GradCAM with segmentation?

Question

GradCAM with segmentation?

Karol-G opened this issue 4 years ago · comments

Hi again,

I am currently trying to apply GradCAM on an image segmentation unet.
For this I replaced the forward and backward method in _BaseWrapper with this:

    def forward(self, image):
        self.model.zero_grad()
        self.logits = self.model(image)
        return self.logits

    def backward(self):
        self.logits.backward(gradient=self.logits, retain_graph=True)

Because it's segmentation I am already getting back a 2d float tensor that has only ones (object) or zeros (background) and as I understand GradCAM we want to set the probabilities for the "classes" we are interested in to one. So it is already done by default and I should be able to do a backwards pass with it.

Does it make sense to apply GradCAM to segmentation?
Is my thinking correct to this point?

The problem I am currently facing is that for some reason all gradients except for the last layer are zero. And if I generate an image from the last layer it is simply my predicted segmentation. I visualized the computation graph with pytorchviz to see if I destroyed the gradient path somewhere, but this seems not to be the case.

Any idea why this could be happening?

Best,
Karol

Kazuto Nakashima · Answer 1 · Fri Feb 07 2020 23:40:52 GMT+0800 (China Standard Time)

Grad-CAM paper says in Fig.2 caption:

Given an image and a class of interest (e.g., ‘tiger cat’ or any other type of differentiable output) as input, we forward propagate the image through the CNN part of the model and then through task-specific computations to obtain a raw score for the category. The gradients are set to zero for all classes except the desired class (tiger cat), which is set to 1.

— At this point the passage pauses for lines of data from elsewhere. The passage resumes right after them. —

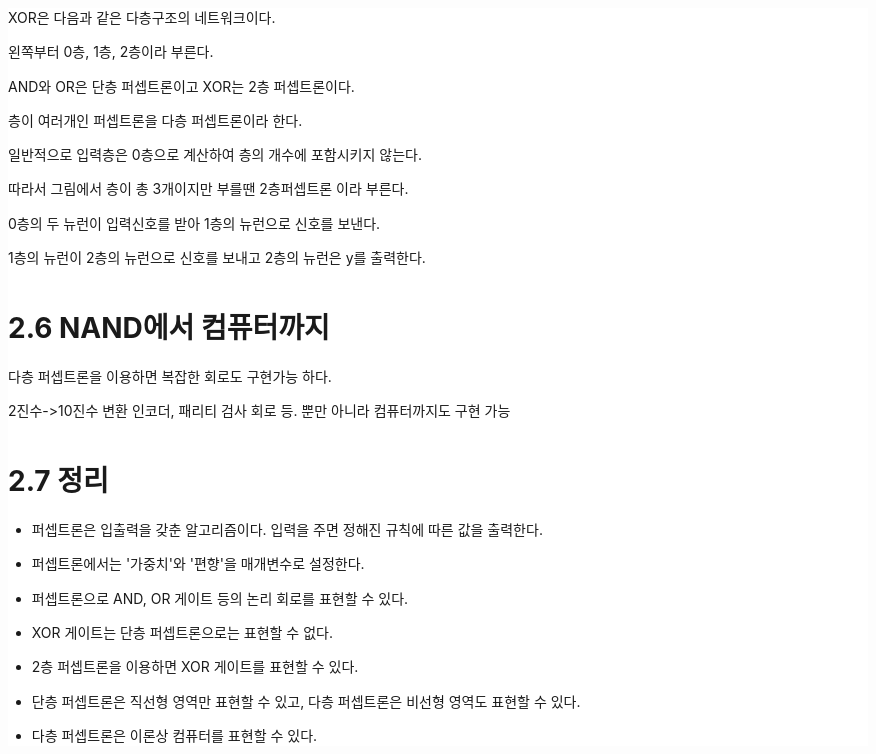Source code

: XOR은 다음과 같은 다층구조의 네트워크이다.

왼쪽부터 0층, 1층, 2층이라 부른다.


AND와 OR은 단층 퍼셉트론이고 XOR는 2층 퍼셉트론이다.

층이 여러개인 퍼셉트론을 다층 퍼셉트론이라 한다.

일반적으로 입력층은 0층으로 계산하여 층의 개수에 포함시키지 않는다. 

따라서 그림에서 층이 총 3개이지만 부를땐 2층퍼셉트론 이라 부른다.


0층의 두 뉴런이 입력신호를 받아 1층의 뉴런으로 신호를 보낸다.

1층의 뉴런이 2층의 뉴런으로 신호를 보내고 2층의 뉴런은 y를 출력한다.


# 2.6 NAND에서 컴퓨터까지


다층 퍼셉트론을 이용하면 복잡한 회로도 구현가능 하다.

2진수->10진수 변환 인코더, 패리티 검사 회로 등. 뿐만 아니라 컴퓨터까지도 구현 가능


# 2.7 정리


- 퍼셉트론은 입출력을 갖춘 알고리즘이다. 입력을 주면 정해진 규칙에 따른 값을 출력한다.

- 퍼셉트론에서는 '가중치'와 '편향'을 매개변수로 설정한다.

- 퍼셉트론으로 AND, OR 게이트 등의 논리 회로를 표현할 수 있다.

- XOR 게이트는 단층 퍼셉트론으로는 표현할 수 없다.

- 2층 퍼셉트론을 이용하면 XOR 게이트를 표현할 수 있다.

- 단층 퍼셉트론은 직선형 영역만 표현할 수 있고, 다층 퍼셉트론은 비선형 영역도 표현할 수 있다.

- 다층 퍼셉트론은 이론상 컴퓨터를 표현할 수 있다.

I guess the segmentation maps you have were produced by argmax or any other non-differentiable operations. That's why you got zero gradients throughout the model. You need to compute gradients with respect to the isolated raw score (logits) in the desired class, before binarizing by argmax or normalizing over classes by softmax. That can be done by setting one-hot values on the gradient of the final logit maps like my manner or calling backward() on the sum over the logit values of the masked regions.